### REQUIRED ACTION
All of the data must be written out verbatim, with pictures excluded.

### DATASET CONTENT
--- START ---

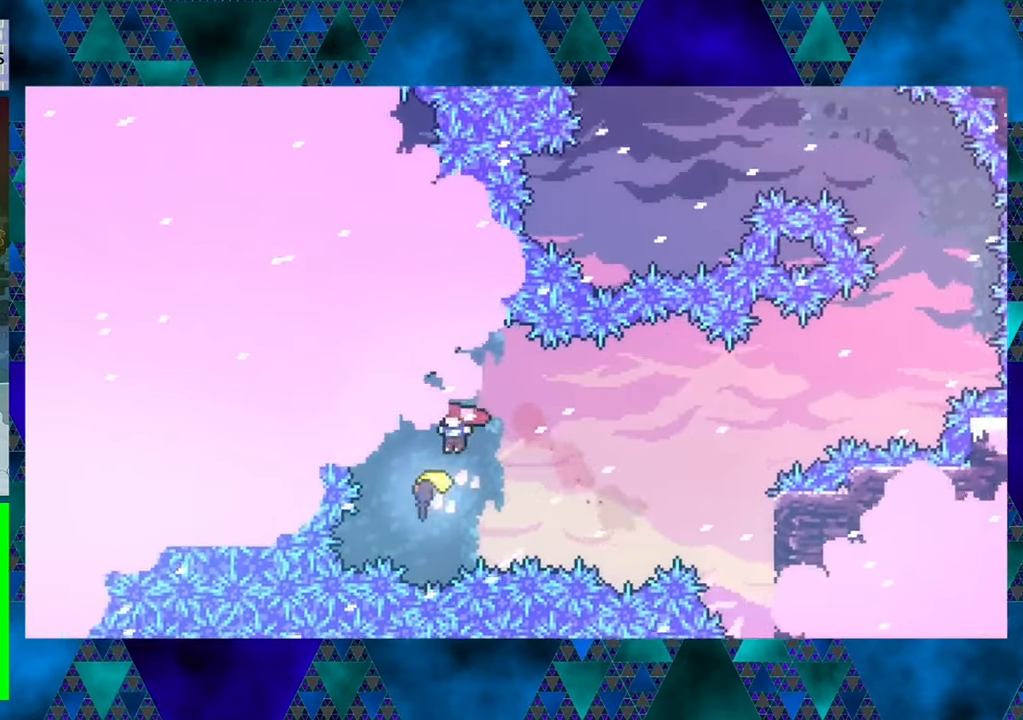
{"buttons": ["DPAD_UP", "DPAD_RIGHT"], "left_stick": "center", "events": [[16, "DPAD_LEFT", "up"], [16, "R1", "up"], [66, "DPAD_DOWN", "down"], [100, "DPAD_DOWN", "up"], [133, "DPAD_RIGHT", "down"], [216, "DPAD_UP", "down"]]}
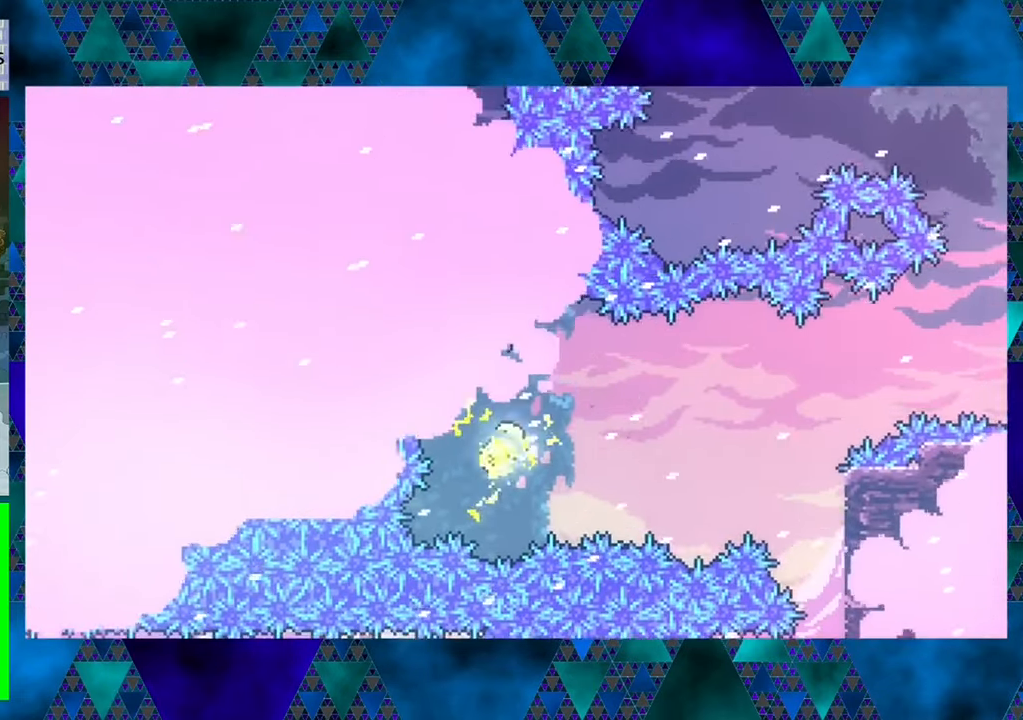
{"buttons": ["DPAD_RIGHT"], "left_stick": "center", "events": [[66, "DPAD_UP", "up"]]}
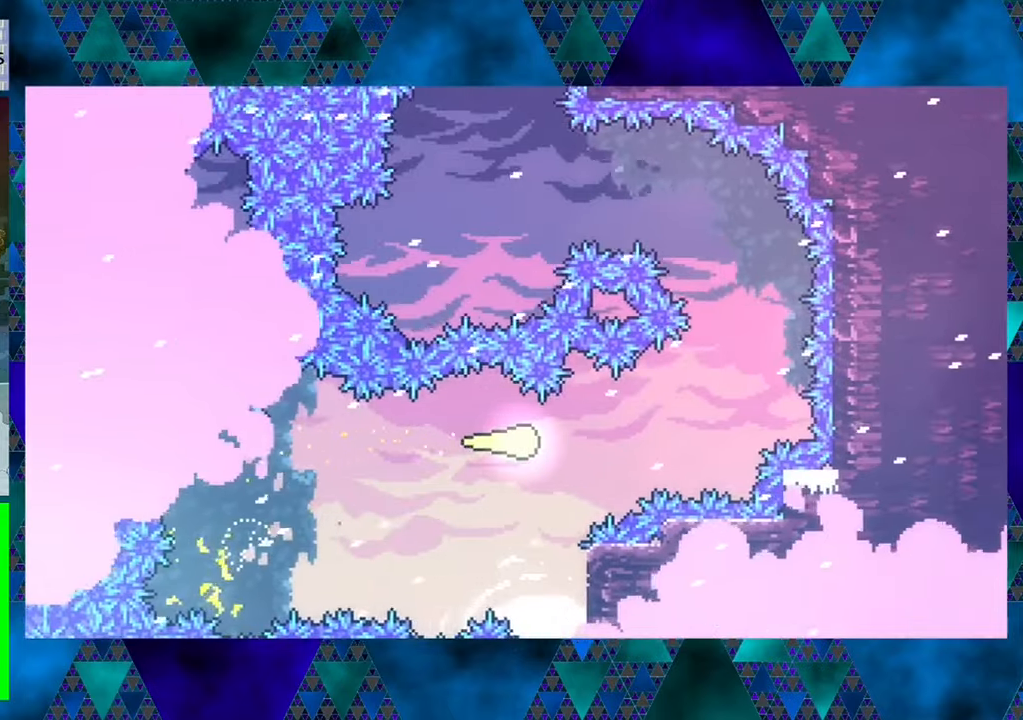
{"buttons": ["DPAD_UP"], "left_stick": "center", "events": [[300, "DPAD_UP", "down"], [383, "DPAD_RIGHT", "up"]]}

--- END ---

### TASK RESPONSE
{"buttons": ["DPAD_UP", "DPAD_RIGHT"], "left_stick": "center", "events": [[16, "DPAD_LEFT", "up"], [16, "R1", "up"], [66, "DPAD_DOWN", "down"], [100, "DPAD_DOWN", "up"], [133, "DPAD_RIGHT", "down"], [216, "DPAD_UP", "down"]]}
{"buttons": ["DPAD_RIGHT"], "left_stick": "center", "events": [[66, "DPAD_UP", "up"]]}
{"buttons": ["DPAD_UP"], "left_stick": "center", "events": [[300, "DPAD_UP", "down"], [383, "DPAD_RIGHT", "up"]]}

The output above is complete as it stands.